Arafat devoted his remarks to encouraging the children to be "shahid" (die for the cause), noting that one shahid who dies for the sake of Jerusalem has the power equal to 40 of the enemy dying.

(Link vis LGF)

I Am A Total Geek...

...according to this quiz. I should get extra geek points for pointing out that 30.57199% does not fit the definition of "total."

The quiz could have had a better selection of women in the "I want..." section. Rarely watch "Buffy" or "X-Files," Jean Grey is kinda bland, and Amidala and Seven of Nine need personality implants. A shield maiden of Rohan is more my speed.

Sunday, June 01, 2003

Generic Commencement Address

Found via Vermont Reactionary. here's a sample:

Graduates of the College of Liberal Arts, you will embark on an important journey of self-discovery and truth seeking. This will abruptly end when your parents decide they would rather spend their money on their own journey, to Arizona, in a Winnebago. After taking the GREs, twice, you will continue this sacred knowledge journey in graduate school, and you will eventually discover the surprising truth that has very few listings for Lacanian deconstructionists. After your M.A. graduation, you will suffer the humiliation of working at Starbucks, but at least it has a health plan, and you can secretly sneer at the petit bourgeois customers for their pathetic ignorance of Noam Chomsky and Howard Zinn.

One could always go with Tom Lehrer's Bright College Days:

Bright college days, oh, carefree days that fly,
To thee we sing with our glasses raised on high.
Let's drink a toast as each of us recalls
Ivy-covered professors in ivy-covered halls.

Turn on the spigot,
Pour the beer and swig it,
And gaudeamus igit-ur.

Here's to parties we tossed,
To the games that we lost,
We shall claim that we won them some day.

To the girls young and sweet,
To the spacious back seat
Of our roommate's beat up Chevrolet.

To the beer and benzedrine,
To the way that the dean
Tried so hard to be pals with us all.

To excuses we fibbed,
To the papers we cribbed
From the genius who lived down the hall.

To the tables down at Morey's (wherever that may be)
Let us drink a toast to all we love the best.
We will sleep through all the lectures,
And cheat on the exams,
And we'll pass, and be forgotten with the rest.

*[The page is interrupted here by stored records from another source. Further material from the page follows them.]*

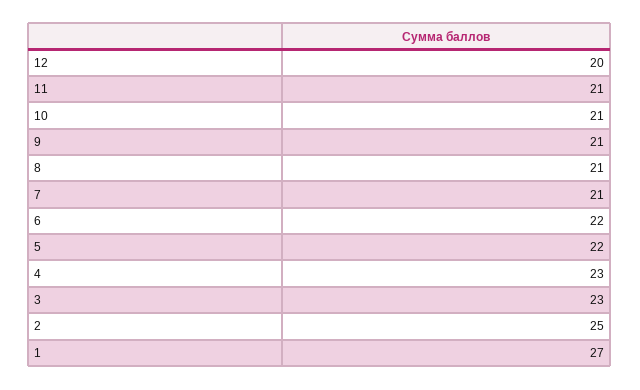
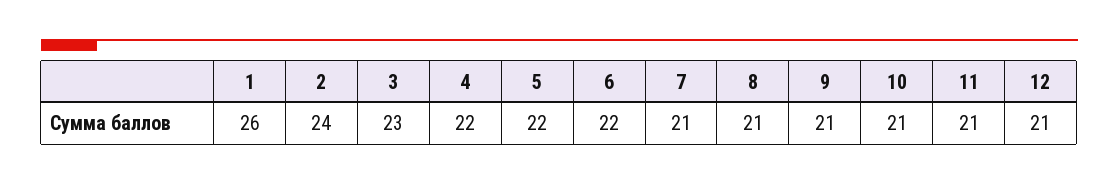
  {
-   "12": 20,
+   "12": 21,
    "11": 21,
    "10": 21,
    "9": 21,
    "8": 21,
    "7": 21,
    "6": 22,
    "5": 22,
-   "4": 23,
+   "4": 22,
    "3": 23,
-   "2": 25,
+   "2": 24,
-   "1": 27
+   "1": 26
  }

Oh, soon we'll be out amid the cold world's strife.
Soon we'll be sliding down the razor blade of life.

But as we go our sordid sep'rate ways,
We shall ne'er forget thee, thou golden college days.

Hearts full of youth,
Hearts full of truth,
Six parts gin to one part vermouth.

Packing List

Iain Murray has an interesting "what if" post

...I asked myself, what ten records, book (Shakespoke and the Bible excepted) and luxuiry item would you choose if you were to be marooned on a desert island. So, after much thought, I came up with this list.

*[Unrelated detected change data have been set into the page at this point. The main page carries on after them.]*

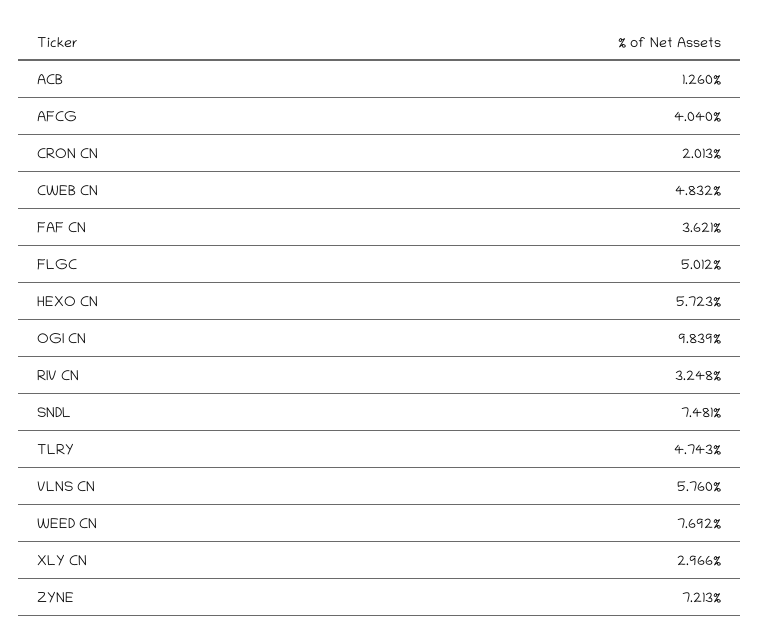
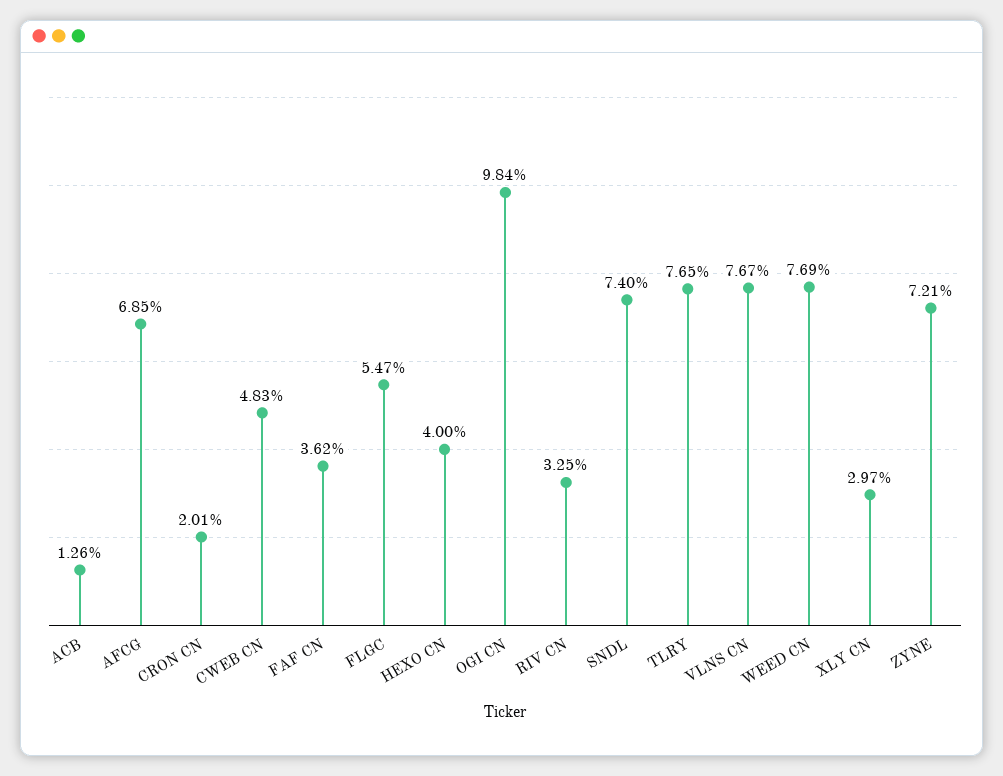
  {
    "ACB": 1.26,
-   "AFCG": 4.04,
+   "AFCG": 6.85,
    "CRON CN": 2.013,
    "CWEB CN": 4.832,
    "FAF CN": 3.621,
-   "FLGC": 5.012,
+   "FLGC": 5.47,
-   "HEXO CN": 5.723,
+   "HEXO CN": 4,
    "OGI CN": 9.839,
    "RIV CN": 3.248,
-   "SNDL": 7.481,
+   "SNDL": 7.4,
-   "TLRY": 4.743,
+   "TLRY": 7.65,
-   "VLNS CN": 5.76,
+   "VLNS CN": 7.67,
    "WEED CN": 7.692,
    "XLY CN": 2.966,
    "ZYNE": 7.213
  }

Okay, here's my list, music first:

Ludwig van Beethoven, Symphony No. 9
Antonin Dvorak, Symphony No. 9
Gustav Holst, The Planets
Wolfgang Amadeus Mozart, Requiem
Nikolai Rimsky-Korsakov, Scheherazade
Billy Joel, The Stranger
Dire Straits, Brothers In Arms
Genesis, Invisible Touch
Kansas, The Best Of Kansas
Procol Harum, Live (with the London Symphone Orchestra)

Luxury Item (other than music playing device) - a 36" Newtonian telescope

Book - something with a star chart in it

Annular Eclipse

Jay Manifold links to a BBC slide show of the annular lunar eclipse. Look at the sixth photo, taken at Shoeburyness, Essex, UK,. Doesn't it vaguely resemble the Czech flag?